© JUNGE FREIHEIT Verlag GmbH & Co.  www.jungefreiheit.de    34/97  15. August 1997

 
 
Exorzismus
Kolumne
von Albert Piethö

Die Aufregung ist groß. Man hat doch im Lande allgemeinen Konsens gegeben gewähnt. Konsens in der Frage der Abtreibung. Widerstand ist auch wirklich nicht mehr zu erwarten gewesen. Die katholische Kirche, hat man gedacht, ist spätestens seit der Rufmordkampagne gegen Kardinal Groer in dieser wie in allen anderen gesellschaftspolitischen Angelegenheiten mundtot gemacht. Doch da sind bekanntlich nicht nur der eine oder andere anpassungsfreudige und konfliktvermeidende Bischof, sondern auch die fundamentalistische Basis. Mehrmals im Monat versammeln sich zehn bis 30 Leute, mit Rosenkränzen versehen (und aufgehetzt von einem oder zwei fanatischen Priestern) und beten unverschämt in aller Öffentlichkeit. Undelikaterweise tun sie dies vor einer der Wiener Abtreibungskliniken, jener am Fleischmarkt Nr. 26 im ersten Bezirk.

 

In Amerika würden Abtreibungsärzte umgebracht, gibt sich der Falter (29/97) höchst erschreckt. "Kinderkreuzzug", "Frauenbelästigung", "Antifrauenpolitik", "Exorzismus".Was so ein bißchen Rosenkranz doch alles bewirken kann. Am 3. und 4. August geschieht dann das Unaussprechliche. Der Wiener Generalvikar Schüller erlaubt sich, während einer Messe im Stephansdom zum Abschluß einer Sternwallfahrt von Pro-life-Aktivisten unter Verweis auf die Notwendigkeit des höchsten Respektes vor der Frau, in sehr vorsichtigen, bedächtigen Worten auf das Problem der Abtreibung einzugehen.

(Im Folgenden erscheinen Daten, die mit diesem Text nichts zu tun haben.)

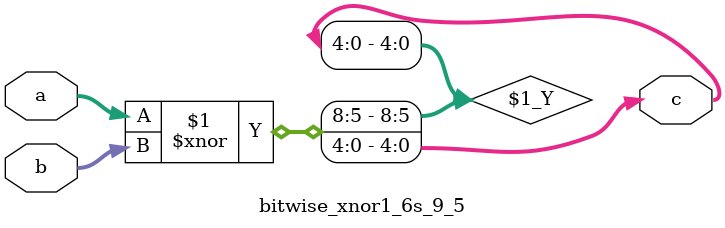
<source format=v>
module bitwise_xnor1_6s_9_5(a, b, c);
  input signed [5:0] a;
  input [8:0] b;
  output [4:0] c;
  assign c = a ~^ b;
endmodule

</source>
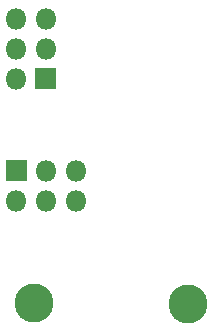
<source format=gts>
G04 #@! TF.GenerationSoftware,KiCad,Pcbnew,(5.1.8)-1*
G04 #@! TF.CreationDate,2021-02-09T21:34:11+01:00*
G04 #@! TF.ProjectId,attnodev2_prg_sml_u,6174746e-6f64-4657-9632-5f7072675f73,rev?*
G04 #@! TF.SameCoordinates,Original*
G04 #@! TF.FileFunction,Soldermask,Top*
G04 #@! TF.FilePolarity,Negative*
%FSLAX46Y46*%
G04 Gerber Fmt 4.6, Leading zero omitted, Abs format (unit mm)*
G04 Created by KiCad (PCBNEW (5.1.8)-1) date 2021-02-09 21:34:11*
%MOMM*%
%LPD*%
G01*
G04 APERTURE LIST*
%ADD10O,1.802000X1.802000*%
%ADD11C,3.302000*%
G04 APERTURE END LIST*
G36*
G01*
X62800600Y-72701000D02*
X61100600Y-72701000D01*
G75*
G02*
X61049600Y-72650000I0J51000D01*
G01*
X61049600Y-70950000D01*
G75*
G02*
X61100600Y-70899000I51000J0D01*
G01*
X62800600Y-70899000D01*
G75*
G02*
X62851600Y-70950000I0J-51000D01*
G01*
X62851600Y-72650000D01*
G75*
G02*
X62800600Y-72701000I-51000J0D01*
G01*
G37*
D10*
X61950600Y-74340000D03*
X64490600Y-71800000D03*
X64490600Y-74340000D03*
X67030600Y-71800000D03*
X67030600Y-74340000D03*
D11*
X76504800Y-83058000D03*
X63449200Y-83000000D03*
D10*
X61899800Y-58928000D03*
X64439800Y-58928000D03*
X61899800Y-61468000D03*
X64439800Y-61468000D03*
X61899800Y-64008000D03*
G36*
G01*
X65340800Y-63158000D02*
X65340800Y-64858000D01*
G75*
G02*
X65289800Y-64909000I-51000J0D01*
G01*
X63589800Y-64909000D01*
G75*
G02*
X63538800Y-64858000I0J51000D01*
G01*
X63538800Y-63158000D01*
G75*
G02*
X63589800Y-63107000I51000J0D01*
G01*
X65289800Y-63107000D01*
G75*
G02*
X65340800Y-63158000I0J-51000D01*
G01*
G37*
M02*

</source>
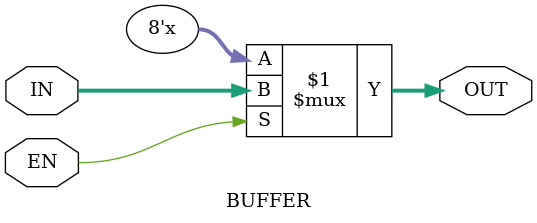
<source format=sv>
`timescale 1 ns / 1 ns
module BUFFER (OUT, IN, EN);
parameter SIZE = 8;
input [SIZE-1:0] IN;
input EN;
output [SIZE-1:0] OUT;

assign OUT = EN ? IN : 'z;
endmodule
</source>
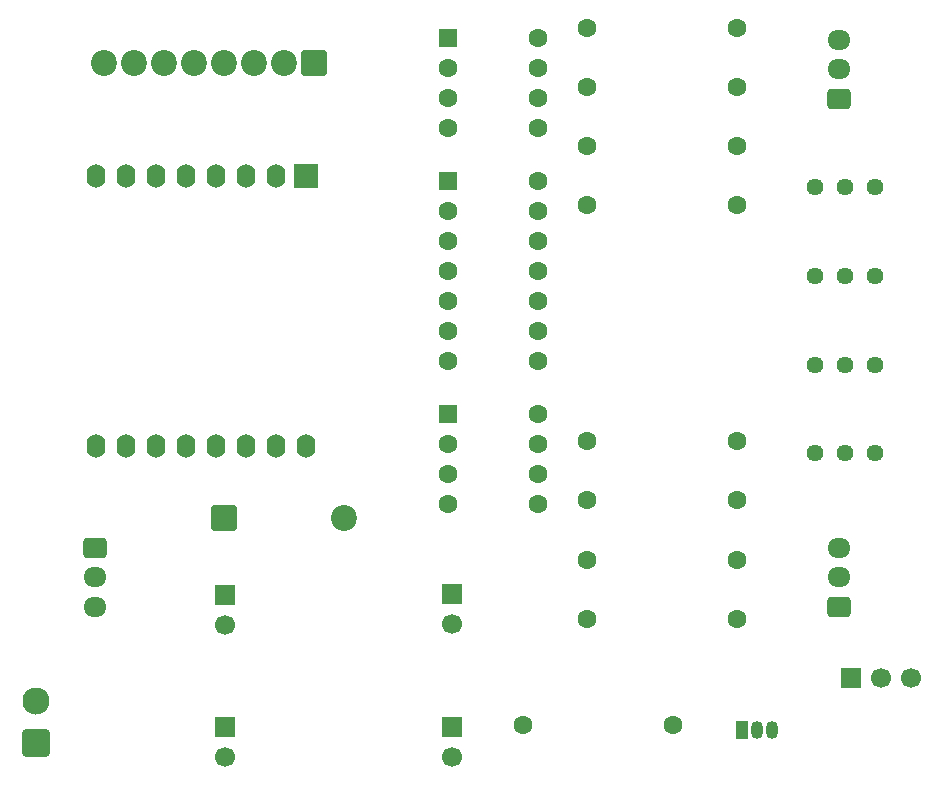
<source format=gts>
%TF.GenerationSoftware,KiCad,Pcbnew,9.0.7*%
%TF.CreationDate,2026-01-23T14:09:22+01:00*%
%TF.ProjectId,galvoexpress,67616c76-6f65-4787-9072-6573732e6b69,rev?*%
%TF.SameCoordinates,Original*%
%TF.FileFunction,Soldermask,Top*%
%TF.FilePolarity,Negative*%
%FSLAX46Y46*%
G04 Gerber Fmt 4.6, Leading zero omitted, Abs format (unit mm)*
G04 Created by KiCad (PCBNEW 9.0.7) date 2026-01-23 14:09:22*
%MOMM*%
%LPD*%
G01*
G04 APERTURE LIST*
G04 Aperture macros list*
%AMRoundRect*
0 Rectangle with rounded corners*
0 $1 Rounding radius*
0 $2 $3 $4 $5 $6 $7 $8 $9 X,Y pos of 4 corners*
0 Add a 4 corners polygon primitive as box body*
4,1,4,$2,$3,$4,$5,$6,$7,$8,$9,$2,$3,0*
0 Add four circle primitives for the rounded corners*
1,1,$1+$1,$2,$3*
1,1,$1+$1,$4,$5*
1,1,$1+$1,$6,$7*
1,1,$1+$1,$8,$9*
0 Add four rect primitives between the rounded corners*
20,1,$1+$1,$2,$3,$4,$5,0*
20,1,$1+$1,$4,$5,$6,$7,0*
20,1,$1+$1,$6,$7,$8,$9,0*
20,1,$1+$1,$8,$9,$2,$3,0*%
G04 Aperture macros list end*
%ADD10C,1.440000*%
%ADD11C,1.600000*%
%ADD12RoundRect,0.249999X-0.850001X-0.850001X0.850001X-0.850001X0.850001X0.850001X-0.850001X0.850001X0*%
%ADD13C,2.200000*%
%ADD14R,1.700000X1.700000*%
%ADD15C,1.700000*%
%ADD16RoundRect,0.250000X-0.725000X0.600000X-0.725000X-0.600000X0.725000X-0.600000X0.725000X0.600000X0*%
%ADD17O,1.950000X1.700000*%
%ADD18R,1.050000X1.500000*%
%ADD19O,1.050000X1.500000*%
%ADD20RoundRect,0.250000X0.725000X-0.600000X0.725000X0.600000X-0.725000X0.600000X-0.725000X-0.600000X0*%
%ADD21RoundRect,0.250000X-0.550000X-0.550000X0.550000X-0.550000X0.550000X0.550000X-0.550000X0.550000X0*%
%ADD22RoundRect,0.250001X0.899999X-0.899999X0.899999X0.899999X-0.899999X0.899999X-0.899999X-0.899999X0*%
%ADD23C,2.300000*%
%ADD24R,2.000000X2.000000*%
%ADD25O,1.600000X2.000000*%
%ADD26RoundRect,0.249999X0.850001X0.850001X-0.850001X0.850001X-0.850001X-0.850001X0.850001X-0.850001X0*%
G04 APERTURE END LIST*
D10*
%TO.C,RV3*%
X125420000Y-85500000D03*
X127960000Y-85500000D03*
X130500000Y-85500000D03*
%TD*%
%TO.C,RV1*%
X130500000Y-63000000D03*
X127960000Y-63000000D03*
X125420000Y-63000000D03*
%TD*%
D11*
%TO.C,R2*%
X100760000Y-108500000D03*
X113460000Y-108500000D03*
%TD*%
D12*
%TO.C,D1*%
X75420000Y-91000000D03*
D13*
X85580000Y-91000000D03*
%TD*%
D14*
%TO.C,J2*%
X94700000Y-97460000D03*
D15*
X94700000Y-100000000D03*
%TD*%
D11*
%TO.C,R1*%
X118850000Y-59500000D03*
X106150000Y-59500000D03*
%TD*%
D14*
%TO.C,J4*%
X75500000Y-97500000D03*
D15*
X75500000Y-100040000D03*
%TD*%
D16*
%TO.C,J5*%
X64500000Y-93500000D03*
D17*
X64500000Y-96000000D03*
X64500000Y-98500000D03*
%TD*%
D11*
%TO.C,R6*%
X118850000Y-89500000D03*
X106150000Y-89500000D03*
%TD*%
D14*
%TO.C,J1*%
X94700000Y-108700000D03*
D15*
X94700000Y-111240000D03*
%TD*%
D10*
%TO.C,RV6*%
X130500000Y-70500000D03*
X127960000Y-70500000D03*
X125420000Y-70500000D03*
%TD*%
D18*
%TO.C,Q1*%
X119260000Y-108950000D03*
D19*
X120530000Y-108950000D03*
X121800000Y-108950000D03*
%TD*%
D11*
%TO.C,R8*%
X118850000Y-99500000D03*
X106150000Y-99500000D03*
%TD*%
%TO.C,R7*%
X106150000Y-84500000D03*
X118850000Y-84500000D03*
%TD*%
%TO.C,R9*%
X118850000Y-94500000D03*
X106150000Y-94500000D03*
%TD*%
D20*
%TO.C,J10*%
X127500000Y-98500000D03*
D17*
X127500000Y-96000000D03*
X127500000Y-93500000D03*
%TD*%
D11*
%TO.C,R4*%
X106150000Y-64500000D03*
X118850000Y-64500000D03*
%TD*%
D21*
%TO.C,U2*%
X94380000Y-62460000D03*
D11*
X94380000Y-65000000D03*
X94380000Y-67540000D03*
X94380000Y-70080000D03*
X94380000Y-72620000D03*
X94380000Y-75160000D03*
X94380000Y-77700000D03*
X102000000Y-77700000D03*
X102000000Y-75160000D03*
X102000000Y-72620000D03*
X102000000Y-70080000D03*
X102000000Y-67540000D03*
X102000000Y-65000000D03*
X102000000Y-62460000D03*
%TD*%
D10*
%TO.C,RV2*%
X130500000Y-78000000D03*
X127960000Y-78000000D03*
X125420000Y-78000000D03*
%TD*%
D22*
%TO.C,J7*%
X59500000Y-110000000D03*
D23*
X59500000Y-106500000D03*
%TD*%
D11*
%TO.C,R3*%
X118850000Y-54500000D03*
X106150000Y-54500000D03*
%TD*%
%TO.C,R5*%
X118850000Y-49500000D03*
X106150000Y-49500000D03*
%TD*%
D20*
%TO.C,J9*%
X127500000Y-55500000D03*
D17*
X127500000Y-53000000D03*
X127500000Y-50500000D03*
%TD*%
D21*
%TO.C,U3*%
X94380000Y-50380000D03*
D11*
X94380000Y-52920000D03*
X94380000Y-55460000D03*
X94380000Y-58000000D03*
X102000000Y-58000000D03*
X102000000Y-55460000D03*
X102000000Y-52920000D03*
X102000000Y-50380000D03*
%TD*%
D24*
%TO.C,U1*%
X82390000Y-62055000D03*
D25*
X79850000Y-62055000D03*
X77310000Y-62055000D03*
X74770000Y-62055000D03*
X72230000Y-62055000D03*
X69690000Y-62055000D03*
X67150000Y-62055000D03*
X64610000Y-62055000D03*
X64610000Y-84915000D03*
X67150000Y-84915000D03*
X69690000Y-84915000D03*
X72230000Y-84915000D03*
X74770000Y-84915000D03*
X77310000Y-84915000D03*
X79850000Y-84915000D03*
X82390000Y-84915000D03*
%TD*%
D14*
%TO.C,J3*%
X75500000Y-108700000D03*
D15*
X75500000Y-111240000D03*
%TD*%
D14*
%TO.C,J6*%
X128460000Y-104500000D03*
D15*
X131000000Y-104500000D03*
X133540000Y-104500000D03*
%TD*%
D26*
%TO.C,J8*%
X83000000Y-52500000D03*
D13*
X80460000Y-52500000D03*
X77920000Y-52500000D03*
X75380000Y-52500000D03*
X72840000Y-52500000D03*
X70300000Y-52500000D03*
X67760000Y-52500000D03*
X65220000Y-52500000D03*
%TD*%
D21*
%TO.C,U4*%
X94380000Y-82190000D03*
D11*
X94380000Y-84730000D03*
X94380000Y-87270000D03*
X94380000Y-89810000D03*
X102000000Y-89810000D03*
X102000000Y-87270000D03*
X102000000Y-84730000D03*
X102000000Y-82190000D03*
%TD*%
M02*

</source>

Das heischt nach sofortiger Bestrafung.

 

Gleich unterbricht eine Sturm–Abteilung emanzipierter Frauen Messe und Predigt. In der Presse (6. 8. 1997) wird tadelnd festgestellt, daß sich Schüller auf die Seite des Fundamentalismus gestellt hat. Und wer das tut, "tut sich und seinem Anliegen nichts Gutes", spricht drohend der Leitartikel. Frau Petrovic von den Linksalternativen führt persönlich, mutig von einem Frauenbattaillon und vielen Redakteuren des ORF beschirmt, die medial engagiert beworbene Gegenkundgebung (am Fleischmarkt, direkt vor der gebetsbedrohten Klinik) an. Mit ihr solidarisch sind PolitikerInnen der SPÖ, der Kommunisten, linker Lebensorganisationen und, wie man vernehmen darf, – ei, wer hätte das gedacht – der FPÖ. Die ÖVP grenzt sich diesmal etwas aus. Bundesrat Liechtenstein ist gar vor der skandalösen Messe Generalvikars Schüller gesichtet worden. Doch Familienminister Bartenstein macht das rasch wieder gut. "Kein Bedarf an Debatte über Fristenlösung" erklärt er mutig. Republik gerettet, Fundamentalismus noch einmal besiegt.